Arizona Secretary of State Ken Bennett (in photo) apologized Tuesday for suggesting that President Obama might not be on the November ballot in his state if he didn’t receive a copy of Obama’s birth certificate. “If I embarrassed the state, I apologize, but that certainly wasn’t my intent,” Bennett said. He said he was merely responding to the concerns expressed in about 1,200 e-mails he received. That prompted a liberal group to launch an online petition asking Bennett to investigate whether GOP presidential candidate Mitt Romney is a unicorn. As of this afternoon, it had more than 17,000 signatures. Meanwhile, renegade Arizona Sheriff Joe Arpaio sent a posse to Hawaii to investigate Obama’s birth certificate – so the nuttiness continues.

Short notice for signing of such a big, historic bill

There was some confusion about when Gov. Sam Brownback would sign the drastic tax-cut bill before he did so Tuesday – strange, given the pride he supposedly takes in the “pro-growth” legislation. On Saturday night there was a premature report that it would be Monday in Wichita. A realistic-looking fake press release sighted Sunday on Twitter deepened the intrigue, wryly suggesting the bill signing would be Monday at Koch Industries as a sort of “thank you” for the Koch brothers’ past political contributions to Brownback. In the end, did the administration give only two and a half hours’ notice of the bill signing, and hold it at the Capitol, to avoid public protests?

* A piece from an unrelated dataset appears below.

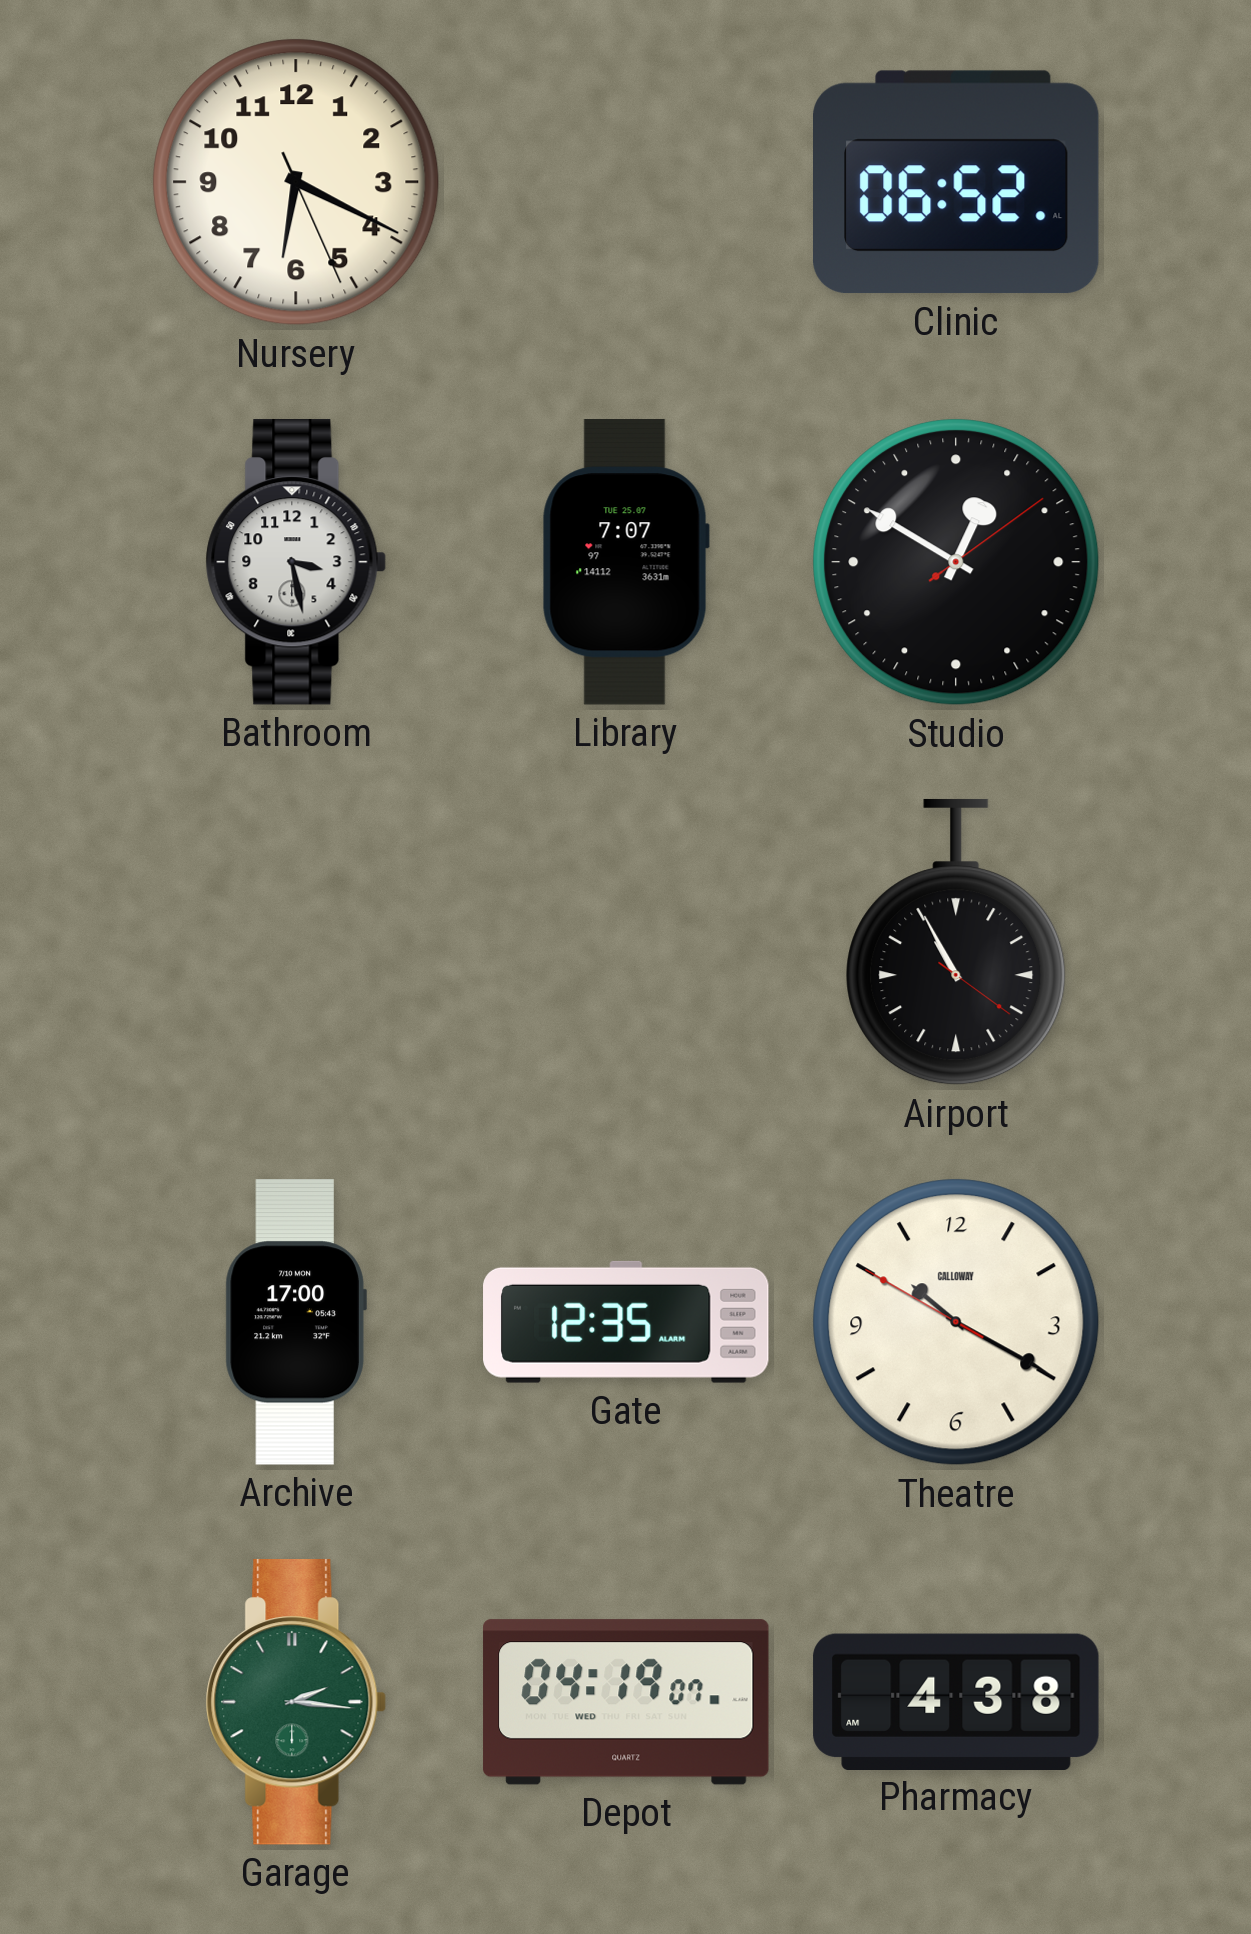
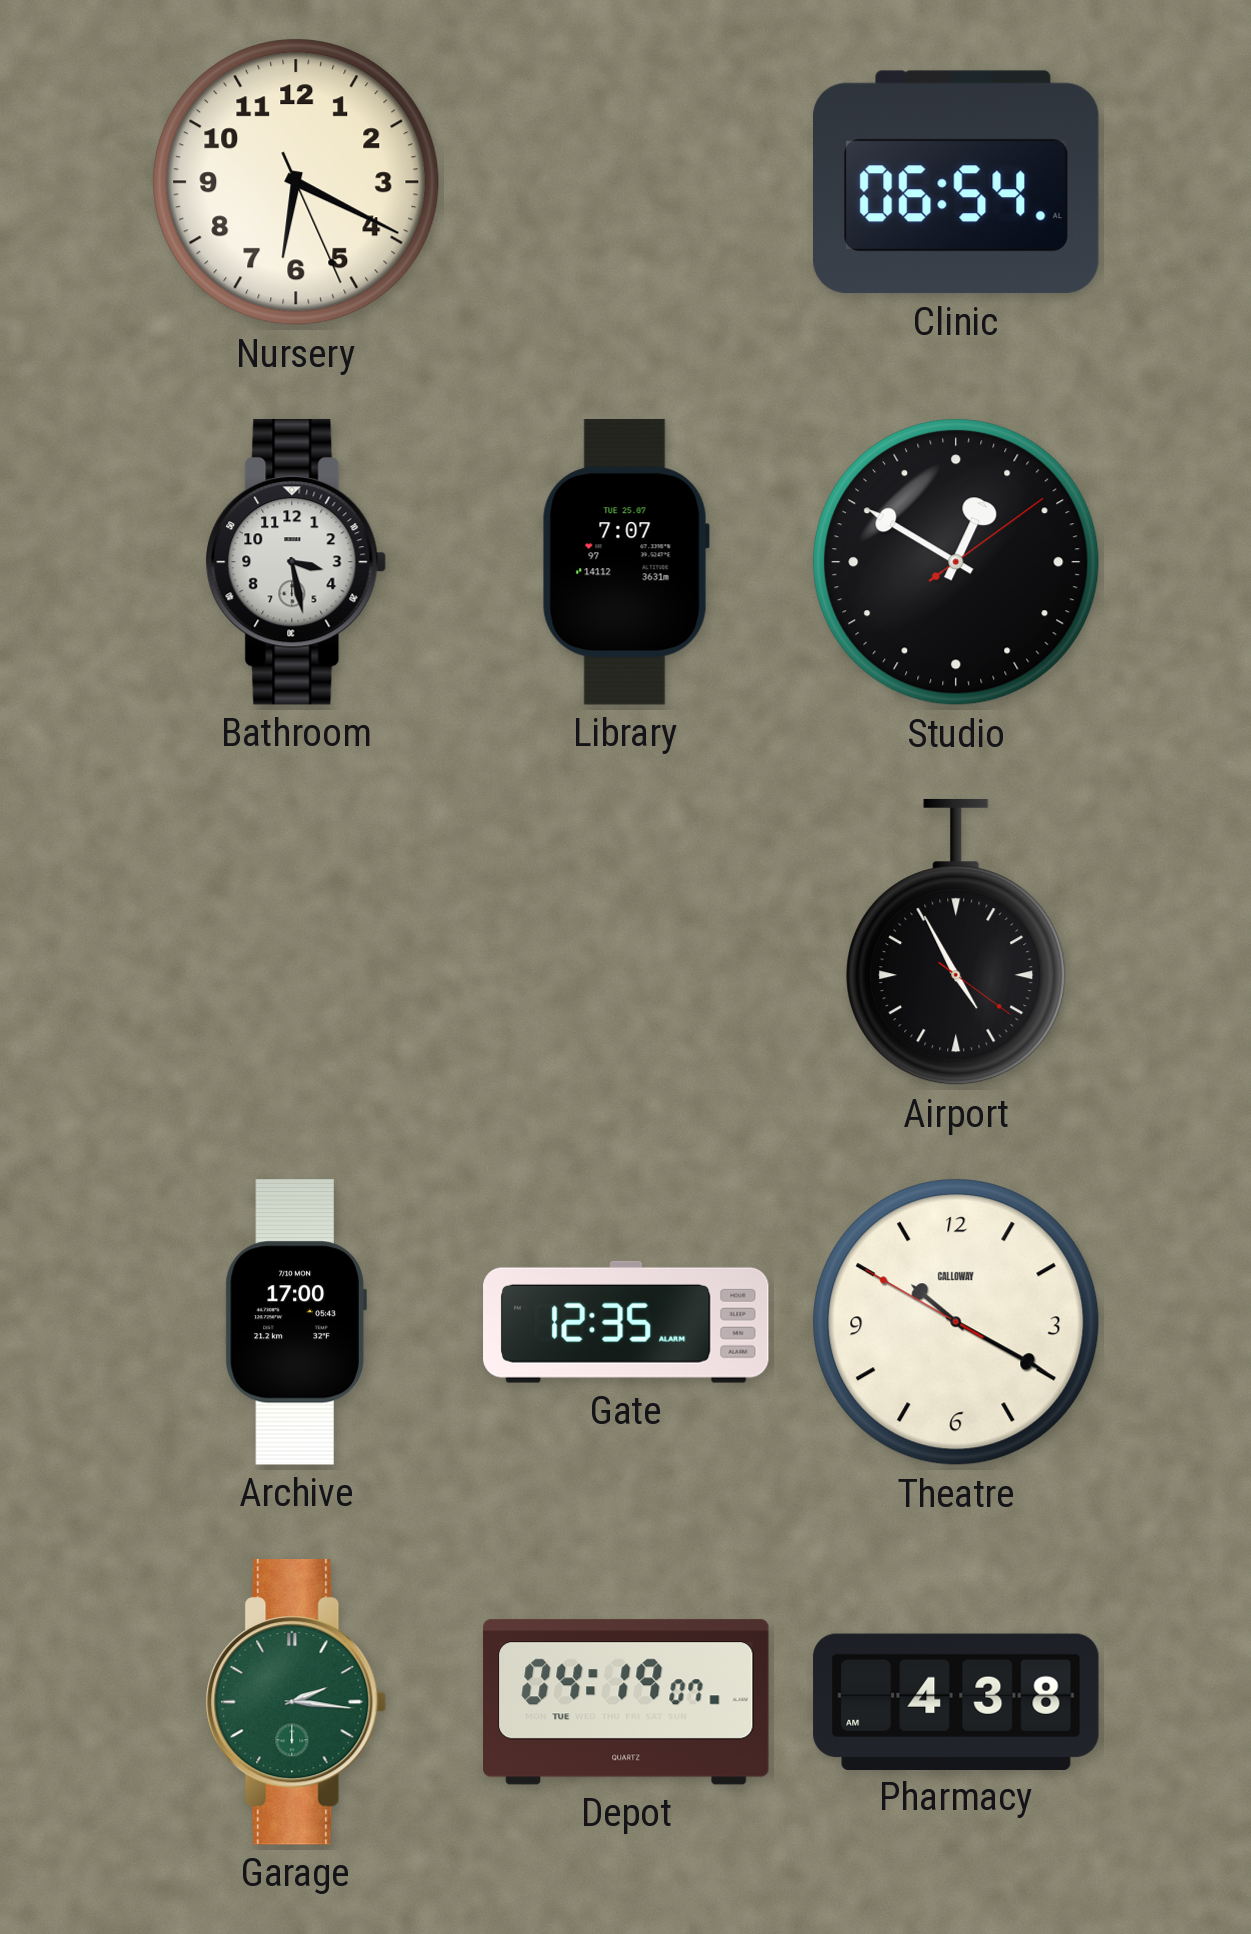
Clinic: 06:52 -> 06:54
Airport: 10:55 -> 4:55
Depot date: WED -> TUE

Could Roberts be vulnerable?

Sen. Pat Roberts, R-Kan., landed an unenviable spot on a list of longtime U.S. senators vulnerable to a challenge from the right, in the wake of the Nebraska and Indiana GOP primaries. Salon.com’s Steve Kornacki wrote of Roberts: “He’s old (76) and has been on Capitol Hill for 32 years – the first 16 in the House and the last 16 in the Senate. He’s also a quiet, behind-the-scenes player whose voting record is only now evolving to sync up with the GOP base’s prevailing mood. It wouldn’t be too hard for an opponent to portray Roberts as a tired insider with Potomac Fever. Plus, the Kansas Republican Party is unusually prone to civil war. Roberts could provide an inviting target for, say, Kris Kobach, the youthful Kansas secretary of state who has become the leading national voice of the anti-immigration right.” The other vulnerable Republicans on the list: South Carolina’s Lindsey Graham, Georgia’s Saxby Chambliss, Tennessee’s Lamar Alexander, Kentucky’s Mitch McConnell, Mississippi’s Thad Cochran and Maine’s Susan Collins.

Bethell will be greatly missed

Kansas lost a kind, conscientious lawmaker with the tragic death Sunday night of state Rep. Bob Bethell, R-Alden. Bethell, who died in a car accident on his way home after finishing the legislative session, was a valued voice and advocate for children, senior citizens and the disabled. “We lost a longtime champion for those who don’t have a voice in the process,” said Shannon Cotsoradis, president and CEO of Kansas Action for Children. Gov. Sam Brownback, who ordered flags across Kansas lowered, called Bethell “a man of deep faith and passion for his family and state.” Bethell, a Baptist minister, also believed that the state can neither recklessly increase spending nor cut taxes irresponsibly. He was thoughtful and caring, and will be greatly missed.

Lobbyists still regular visitors at White House

President Obama has made some attempts to limit the influence of lobbyists, such as by banning individuals who’ve recently been lobbyists from being in his administration or on advisory boards. But a Washington Post review of visitor logs shows that “the lobbying industry Obama has vowed to constrain is a regular presence at 1600 Pennsylvania Ave. The records also suggest that lobbyists with personal connections to the White House enjoy the easiest access.”